Une jeune femme est assise sur le rebord du trottoir, souriante pour la caméra.
Émilie Gélinas étudiera les pratiques de trois structures sanitaires de la région de Dakar jusqu'au 7 mai dans le cadre de sa formation à l'UQAT. Photo: Radio-Canada / Gracieuseté UQAT
Radio-Canada

Une étudiante de l'Université du Québec en Abitibi-Témiscamingue (UQAT) est au Sénégal pour étudier la stratégie d'humanisation des soins lors d'accouchements.

Un texte d'Emily Blais

Émilie Gélinas étudiera les pratiques de trois structures sanitaires de la région de Dakar jusqu'au 7 mai.

L'étudiante à la maîtrise recherche en sciences de la santé est bénéficiaire d'une bourse de 17 500 dollars des Instituts de recherche en santé du Canada.

Elle obtient aussi un supplément de 6 000 dollars du Programme de bourses d'études supérieures du Canada Michael-Smith pour ce projet.

En novembre dernier, Émilie Gélinas a assisté à des accouchements avec des sages femmes dans un centre de santé au Sénégal, ce qui lui permet de comparer les pratiques entre le Canada et le Sénégal.

La maternité c'était en fait une petite pièce où étaient disposées deux civières qui étaient séparées par un paravent. Alors s'il y avait plus d'une femme qui était en travail en même temps, elles se retrouvaient à accoucher dans la même salle, précise-t-elle.

L'étudiante Emilie Gélinas pose devant la caméra au Sénégal dans le cadre de sa formation à l'UQAT. Émilie Gélinas est à la maîtrise recherche en sciences de la santé de l'UQAT. Elle est bénéficiaire d'une bourse de 17 500 dollars des Instituts de recherche en santé du Canada. Photo : Radio-Canada / Gracieuseté UQAT

Émilie Gélinas a aussi remarqué que, contrairement au Canada, l'accès à l'épidural est beaucoup plus rare pour la gestion de la douleur au Sénégal.

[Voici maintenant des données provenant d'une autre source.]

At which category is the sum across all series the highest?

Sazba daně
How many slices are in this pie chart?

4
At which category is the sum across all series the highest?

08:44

Pour les accouchements normaux, dans le centre de santé qu'elle a visité, les femmes pouvaient retourner à la maison quelques heures après la naissance de leur enfant.

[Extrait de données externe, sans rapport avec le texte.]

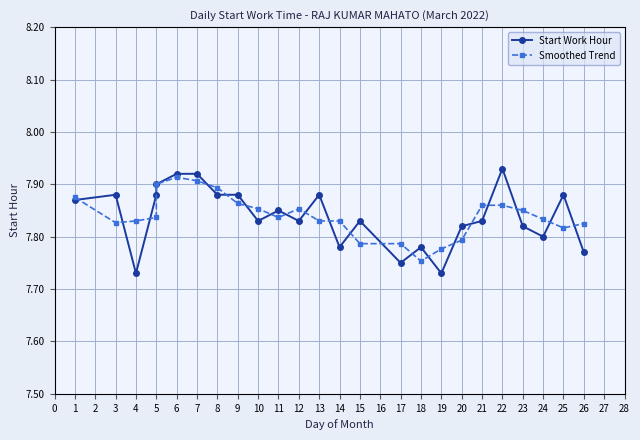

How many interior local valleys does the Start Work Hour series have?

7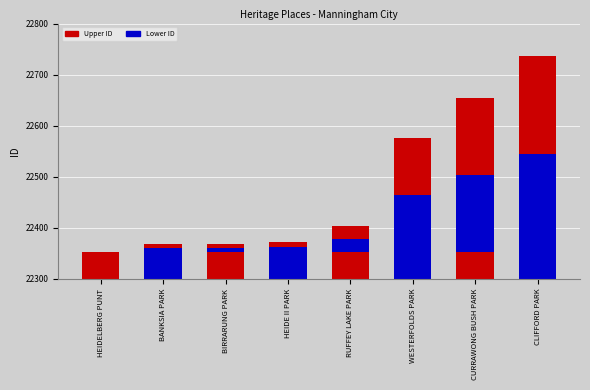

The value at HEIDE II PARK is 15338. True or false?

False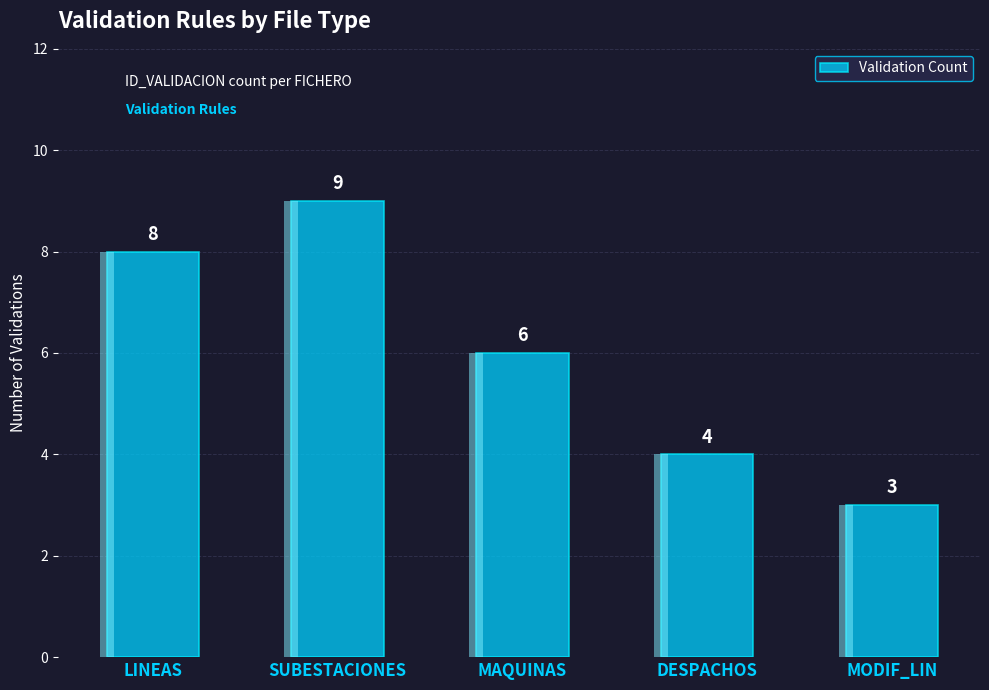

What is the difference between the values at LINEAS and MAQUINAS?

2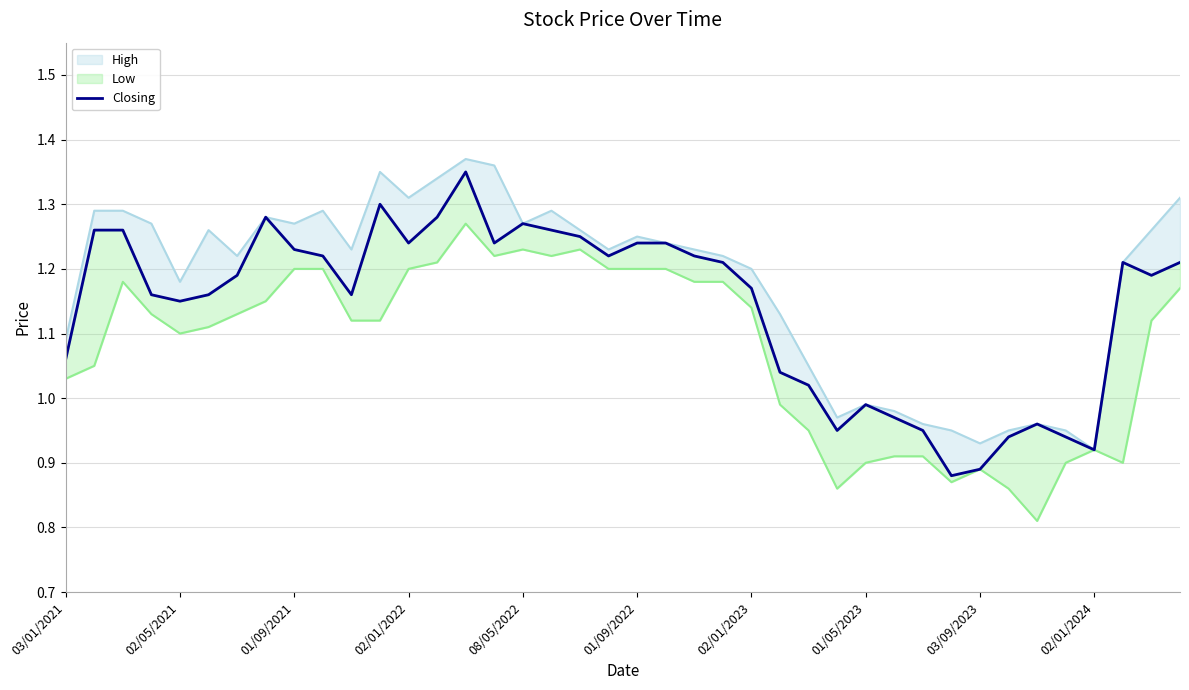

What is the difference between the maximum and minimum values?

0.5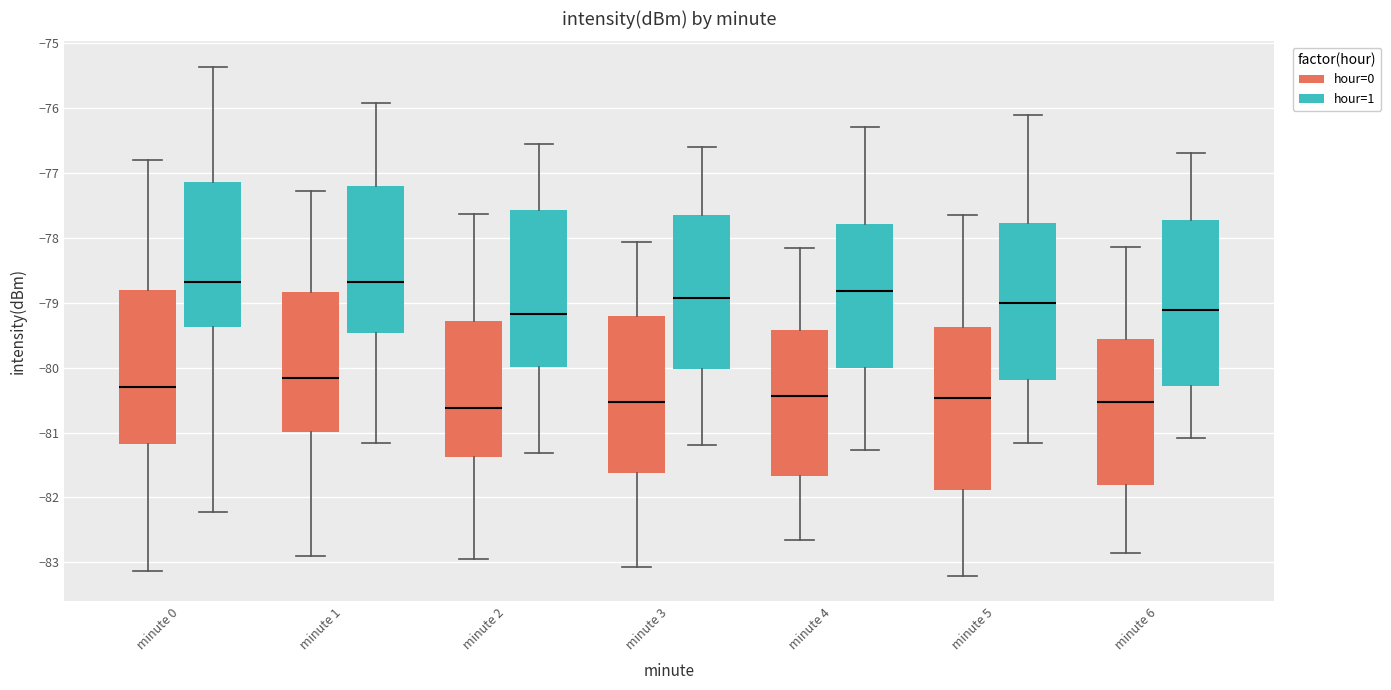

Where is the lower edge of the box for minute 5 (hour=0) on the y-axis? The values are not printed on the chart, so give them approximately, as read against the axis.

-81.9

Aussi j'ai vu qu'il n'était pas coutume d'autoriser la présence d'un accompagnateur dans les salles de naissance, ni que les femmes soient autorisées à manger. Mais ces pratiques font parties intégrantes du projet d'humanisation des soins lors de l'accouchement qui a été implanté au Sénégal et donc c'est possible que ces soins tendent à changer avec le temps. Ce que je pourrai vous confirmer aussi à la fin de mon étude puisqu'elle va aborder ces questions, soutient Émilie Gélinas.